A little lesson in calculus

Have you ever been asked a question just way too hard to be answered? Somehow the answer eludes you when you most need it, or you simply cannot conclude you even come close to knowing the answer at all! I once heard it said that if the question was just too hard to answer, changing the question could help. When we ask things a slightly different way, it is amazing how the answer may emerge! When God's truth is revealed to us, asking for a response from us, we sometimes have a hard time accepting or 'knowing' that truth. At other times, that very same truth becomes so easy to grasp or 'know'. It isn't that truth changes - it is that we are hearing the question that beckons us to understand truth in a slightly different way. I think God often asks the questions differently so that we will eventually get to a full comprehension of the truth!

The whole Bible was given to us by inspiration from God and is useful to teach us what is true and to make us realize what is wrong in our lives; it straightens us out and helps us do what is right. (2 Timothy 3:16 TLB)

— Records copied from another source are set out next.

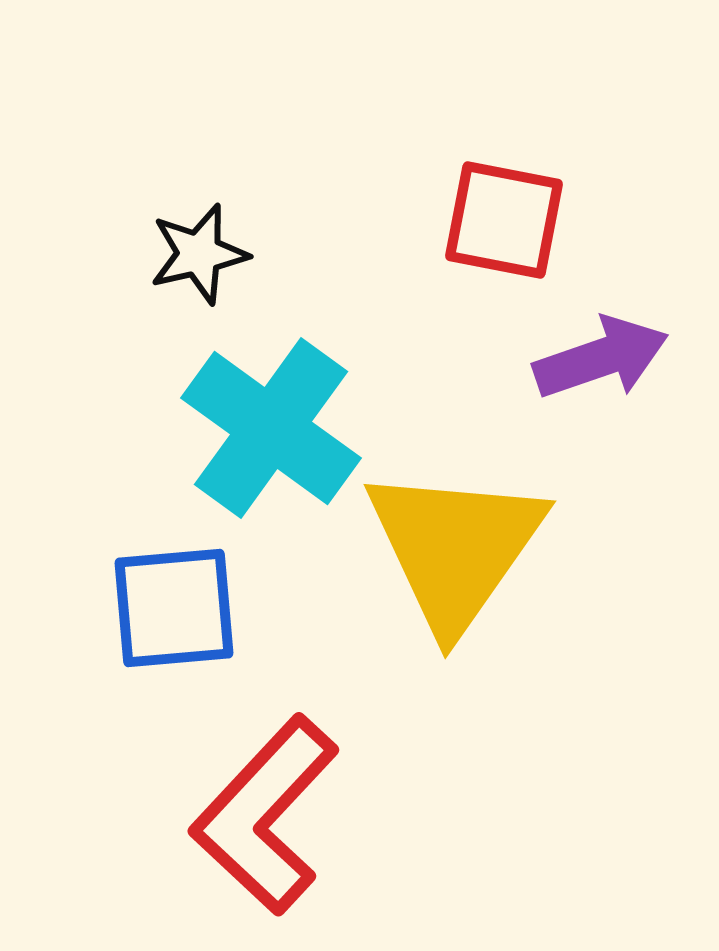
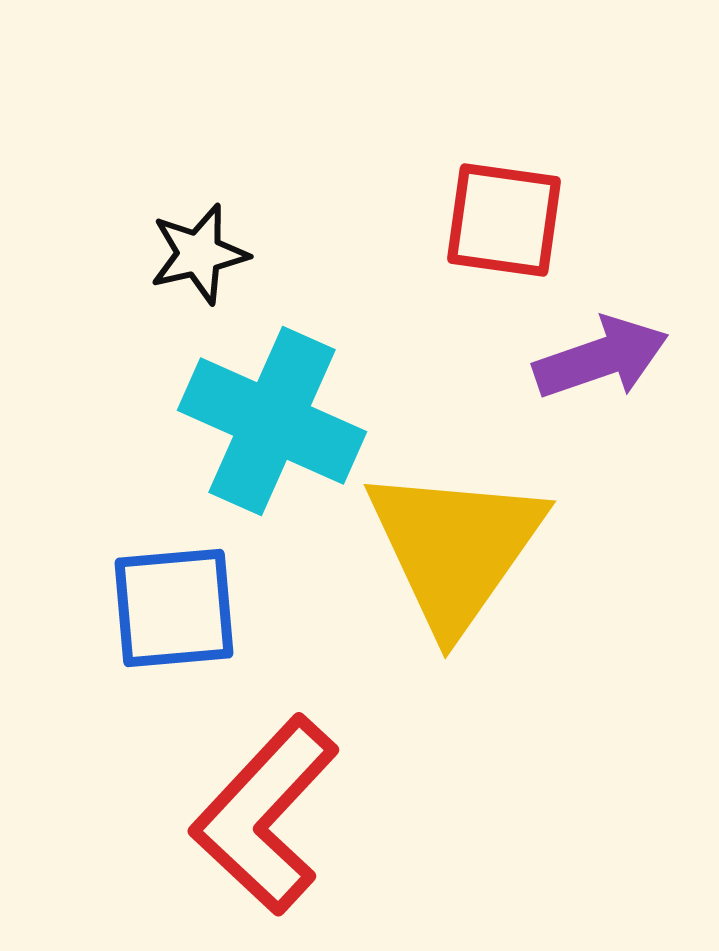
red square: rotated 3 degrees counterclockwise
cyan cross: moved 1 px right, 7 px up; rotated 12 degrees counterclockwise
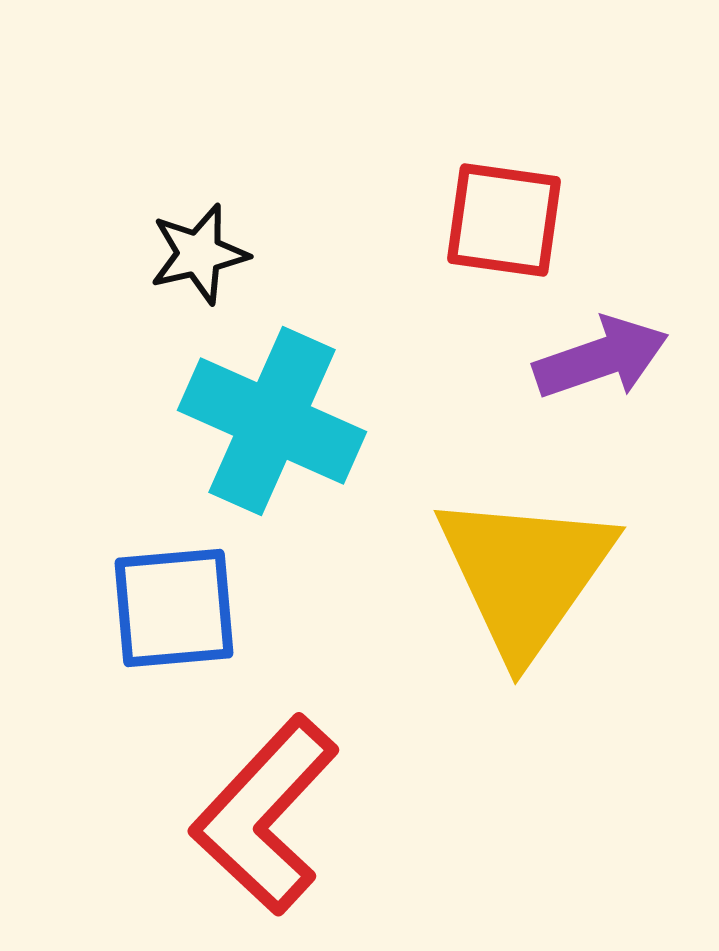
yellow triangle: moved 70 px right, 26 px down
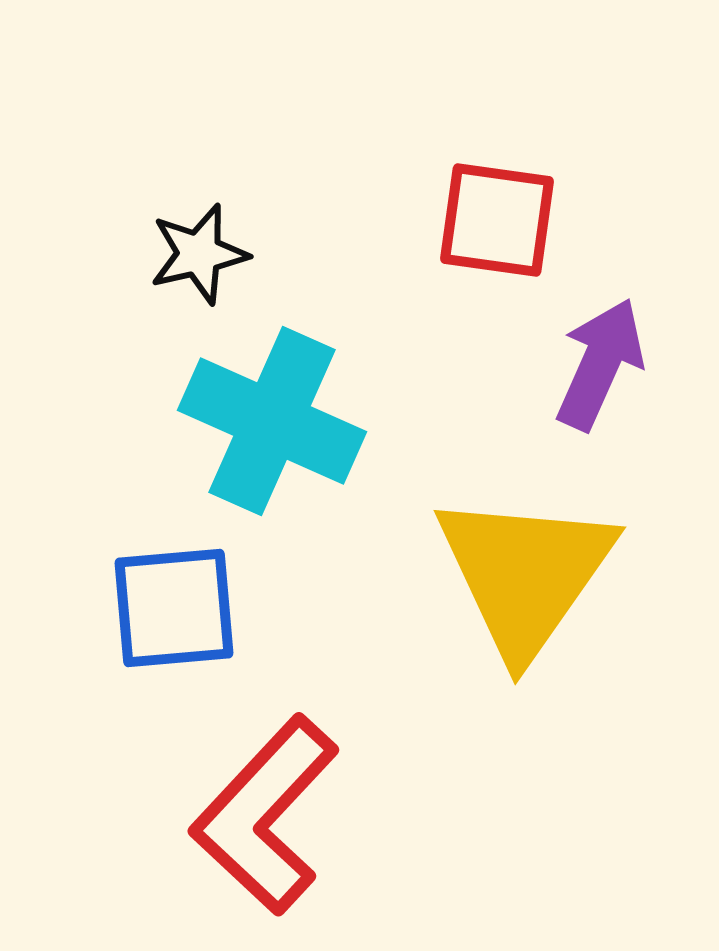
red square: moved 7 px left
purple arrow: moved 1 px left, 6 px down; rotated 47 degrees counterclockwise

We embrace things at different paces - all of us a little different than the other when it comes to our learning. I once had a pastor friend who used to say, "Some of us are like a Missouri mule...we need a two by four up side the head to get our attention." I hope none of us are like that too much of the time, but there are definitely times when I know God is asking me the same question, just in a different way. I didn't get it the first, second, or eighteenth time! I needed his repeating the question - framing it in a different manner, at a different time, or in a way that illustrated what he was trying to help me understand just a little better. There is no crime in needing the question 're-framed', my friend. It might just be the very thing that helps bring the liberty you are so desperately seeking!

Just in case you were wondering, I have actually asked God to ask the searching questions that reveal where truth needs to come into my life - sometimes repeatedly for the same area. I am not afraid to tell him I need it asked a 'different way' because I just didn't 'get it' the first or eighteenth time! There is no harm in admitting the question didn't get the answer we needed to arrive at in our lives - and in asking, God isn't going to turn us away. He will 're-frame' it so we have another chance to see the exact same truth, but from an angle we may actually understand and embrace! As I said, it isn't that the truth changed - it is that the way we view truth because the question is asked a little differently has opened us up to see truth - maybe for the very first time.

Truth doesn't come all at once - we wouldn't know what to do with it if it did! We'd be on overload. If we went into a calculus class one afternoon, textbook in hand, professor at the whiteboard, would we expect to learn all the principles of 'continual change' all in that one hour class. Did you realize calculus was the study of 'continual change'? Differential calculus studies the 'rate' of change - how much there is a slope or curve to the change. Integral calculus studies the 'accumulation' of the parts that go into that change (what makes up the parts under or over that curve).  Just knowing that much about calculus is not going to make us a calculus 'expert', is it? Yet, understanding it is the study of change might just give us insight into our own ways of learning...

--- We all have the need for 'continual change' and all of life is based on the 'curve' - we are going through change from the moment we are conceived till who really knows when? Even in death, we are changing! Decay is even a process of change. If we know this about ourselves, then we shouldn't be surprised that God will 're-phrase' the questions until the change is complete! After all, the truth will bring change and change is never done!

--- We all have moments of recognizing change is based upon 'accumulated knowledge' - we embrace new aspects of the same truth and put it into practice. There are parts 'beneath' and 'above' the "curve of learning" in our lives that make up the accumulated parts of that change. God is assuring we see all the parts by asking us the questions again and again, in new ways, until we have a thorough understanding of the 'parts' of truth that make up that 'curve' of continual change! Just sayin!